→ REQUIREMENT
In the listing that follows, find the lines with the string "juge" and report how many there are, without commentary.

→ RECORDS SHOWN
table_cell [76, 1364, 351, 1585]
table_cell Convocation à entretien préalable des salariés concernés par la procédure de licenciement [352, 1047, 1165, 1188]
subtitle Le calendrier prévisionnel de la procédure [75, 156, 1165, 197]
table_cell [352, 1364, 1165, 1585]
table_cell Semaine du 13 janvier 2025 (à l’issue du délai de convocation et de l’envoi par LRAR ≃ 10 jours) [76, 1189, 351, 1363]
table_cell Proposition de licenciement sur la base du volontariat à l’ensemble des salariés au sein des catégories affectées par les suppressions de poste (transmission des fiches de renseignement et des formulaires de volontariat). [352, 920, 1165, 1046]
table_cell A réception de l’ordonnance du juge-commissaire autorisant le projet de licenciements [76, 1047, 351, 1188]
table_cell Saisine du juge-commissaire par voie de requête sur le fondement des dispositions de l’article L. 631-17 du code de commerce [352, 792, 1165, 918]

→ RESPONSE TO THE EXERCISE
2